Bern's Bear Pit, for centuries a tourist attraction and a symbol of the city, has lost its last resident, 28-year-old Pedro, to euthanasia and will be closed for good.
Switzerland Last Bear
Before his death, brown bear Pedro attracted tourists to the grounds of the Bern zoo. In this April 10 picture, zoo visitors' shadows are silhouetted on the ground of the symbolic Bear Pit.Peter Klaunzer / AP
/ Source: The Associated Press

Bern's Bear Pit, for centuries a tourist attraction and a symbol of the city, has lost its last resident to euthanasia and will be closed for good.

Pedro, a 28-year-old brown bear, was put to death Thursday, ending a tradition that had spanned nearly 500 years. The pit that housed the beasts giving the city its name will be replaced by a more bear-friendly park with access to the Aare River below.

"Pedro was suffering from a painful, incurable arthritis," said Bernd Schildger, the city's zoo director.

Walter Bosshard, Bern's bear keeper, urged people to "remember the ancient tradition of the Bear Pit and look forward to a new era that gives Bern and bear care a new face."

Bears have played an important role in Bern, which features the animal on its flag and coat-of-arms. The animals were plentiful in Switzerland until being hunted to extinction in the country about a century ago, and the legend of Bern has it that Count Berchtold V named the capital after killing a bear in the city he was founding.
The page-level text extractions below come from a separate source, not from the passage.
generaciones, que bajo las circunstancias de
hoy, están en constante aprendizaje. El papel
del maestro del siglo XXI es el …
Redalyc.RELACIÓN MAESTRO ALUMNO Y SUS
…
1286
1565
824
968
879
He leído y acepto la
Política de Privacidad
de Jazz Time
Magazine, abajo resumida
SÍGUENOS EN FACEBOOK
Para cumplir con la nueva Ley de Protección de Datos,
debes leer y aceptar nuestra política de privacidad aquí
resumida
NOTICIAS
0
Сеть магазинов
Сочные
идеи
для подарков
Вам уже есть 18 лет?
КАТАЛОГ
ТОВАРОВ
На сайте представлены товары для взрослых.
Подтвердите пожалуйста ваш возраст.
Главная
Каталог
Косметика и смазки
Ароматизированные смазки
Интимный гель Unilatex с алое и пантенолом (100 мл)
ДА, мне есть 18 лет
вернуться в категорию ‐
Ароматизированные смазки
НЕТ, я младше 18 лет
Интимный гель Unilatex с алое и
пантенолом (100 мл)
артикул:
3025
Bern's Bear Pit dates back to at least 1513, when the chronicler Valerius Anshelm described the Bernese Army's return from a military victory with a living bear as booty. The animal was put in the defensive trench along the city walls.
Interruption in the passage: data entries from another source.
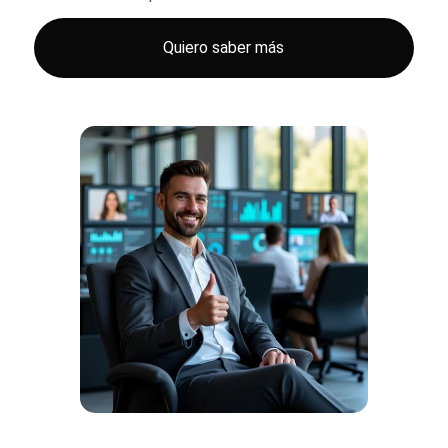
Quiero saber más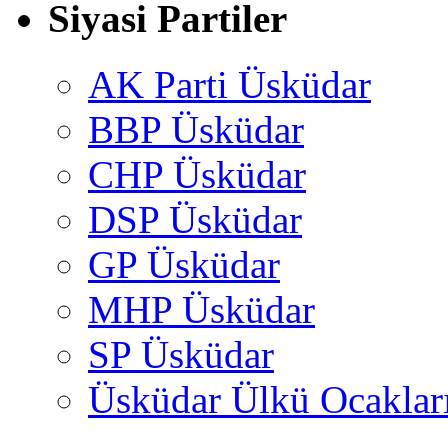
Siyasi Partiler
AK Parti Üsküdar
BBP Üsküdar
CHP Üsküdar
DSP Üsküdar
GP Üsküdar
MHP Üsküdar
SP Üsküdar
Üsküdar Ülkü Ocaklar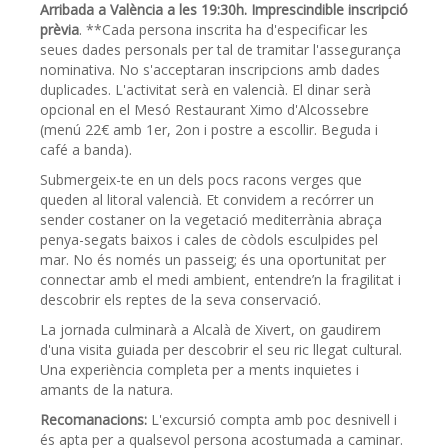
Arribada a València a les 19:30h. Imprescindible inscripció
prèvia
. **Cada persona inscrita ha d'especificar les
seues dades personals per tal de tramitar l'assegurança
nominativa. No s'acceptaran inscripcions amb dades
duplicades. L'activitat serà en valencià. El dinar serà
opcional en el Mesó Restaurant Ximo d'Alcossebre
(menú 22€ amb 1er, 2on i postre a escollir. Beguda i
café a banda).
Submergeix-te en un dels pocs racons verges que
queden al litoral valencià. Et convidem a recórrer un
sender costaner on la vegetació mediterrània abraça
penya-segats baixos i cales de còdols esculpides pel
mar. No és només un passeig; és una oportunitat per
connectar amb el medi ambient, entendre’n la fragilitat i
descobrir els reptes de la seva conservació.
La jornada culminarà a Alcalà de Xivert, on gaudirem
d'una visita guiada per descobrir el seu ric llegat cultural.
Una experiència completa per a ments inquietes i
amants de la natura.
Recomanacions:
L'excursió compta amb poc desnivell i
és apta per a qualsevol persona acostumada a caminar.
A new pit was created in 1764 just outside the city's former limits, and as many as a dozen bears have lived in the 11.5-foot deep space more or less since then as the city has expanded around it.

Bonaparte ships bears home
The pit was empty for a dozen years when Napoleon occupied Bern in 1798 and shipped the city's bears to Paris. It was briefly empty again in 1853, when a family of French bears died out and new ones were imported, and during modifications in 1974-1975 when the bears were housed elsewhere.

While the Bear Pit has remained a ubiquitous feature of tourist guides, its allure had dimmed amid concerns from animal rights activists and the public that it offered the bears little dignity.

The city began studying how to make a better home for its bears at the beginning of the decade and construction on the new Bear Park started in 2008. It is scheduled to open in October and will stretch over 65,000 square feet from the current pit to the Aare River below, giving bears the chance to roam over a wide expanse of greenery and catch fresh fish from the water. A wall in the river ensures they will not be able to swim away or be carried away by the current.

Bosshard said two Scandinavian bears in Bern's Daehlhoelzli Zoo, Bjoerk and Finn, would move into the new park in October.